For the second time in four seasons, Man City won the Premier League by a single point and Liverpool are to again go head to head with Pep Guardiola’s side – but how do their fixtures compare?
Even though the 2021/22 season only recently reached its conclusion, the new campaign is fast approaching and the full Premier League fixture list has now been released.
The expectation is that it will be another battle of perfection between Liverpool and Man City, with the two amassing more than 90 points having made a misstep on ten or fewer occasions last season.
But how difficult is the run of games for each side?
Of course, every team plays everyone home and away but the order of the fixtures does make for interesting viewing as we look to identify when and where hurdles could come for both sides.

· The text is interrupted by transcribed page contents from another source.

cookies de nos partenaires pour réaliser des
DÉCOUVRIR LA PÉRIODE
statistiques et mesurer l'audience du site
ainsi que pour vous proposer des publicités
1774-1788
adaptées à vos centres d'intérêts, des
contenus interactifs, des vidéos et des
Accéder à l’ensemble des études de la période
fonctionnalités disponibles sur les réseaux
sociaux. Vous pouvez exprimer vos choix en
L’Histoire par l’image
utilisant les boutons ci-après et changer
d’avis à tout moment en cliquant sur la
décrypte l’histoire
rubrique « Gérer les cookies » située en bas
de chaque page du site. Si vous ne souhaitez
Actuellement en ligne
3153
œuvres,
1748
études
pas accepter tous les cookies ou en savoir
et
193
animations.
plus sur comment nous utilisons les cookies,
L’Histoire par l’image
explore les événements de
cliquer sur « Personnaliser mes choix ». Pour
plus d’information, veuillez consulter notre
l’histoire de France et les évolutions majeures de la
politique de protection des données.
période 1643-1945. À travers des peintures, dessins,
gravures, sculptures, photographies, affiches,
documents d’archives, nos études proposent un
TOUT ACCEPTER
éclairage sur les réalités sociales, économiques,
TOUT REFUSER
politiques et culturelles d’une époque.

Each year, Ben Mayhew, head of data analysis at PA, presents a graphic visualisation of the difficulty of each club’s schedule based on the odds of finishing positions.
And from first glance, the Reds have a slightly more difficult start before the two teams meet at Anfield on October 15.
As usual I’ve created a grid for the #PLFixtures showing each club’s tough and easy runs based on bookmakers’ odds – written up by @philleake91 here: https://t.co/m3CcvhYgkI pic.twitter.com/BZYjJi4ZfG
— Ben Mayhew (@experimental361) June 16, 2022
Klopp’s side start the season with three meetings against those in the top six (Man United, Chelsea, Arsenal) before they host City, and two from the expected bottom six (Fulham and Bournemouth).
City, on the other hand, will meet two of the top six (Tottenham and Man United), and three from the probable bottom six (Bournemouth, Nottingham Forest and Southampton).
Thereafter, the Reds’ schedule directly pre and post-World Cup has them contending with an average table position of 9.5 across four games, compared to City’s 16 in the same time period.
However, from January 2 to February 4, City will meet three of the expected finishers in the top six (Chelsea, Man United, Tottenham), while Liverpool meet just one in Chelsea.
Moreover, Liverpool will meet bottom-six sides in two successive games on three occasions, City will experience it twice and with three in a row in November/December.
Elsewhere, you have to feel a little bit for Bournemouth who, conversely, will twice meet top-six clubs in three successive games, in August and February/March.
In a condensed season that has the Champions League thrown into the mix alongside domestic cups, it increases the stakes on each Premier League game and the two know they have little room for error.
And Liverpool will know not to take anything for granted, but one of their big goals will be to take more points off Man City this season – it has to be at least four from six.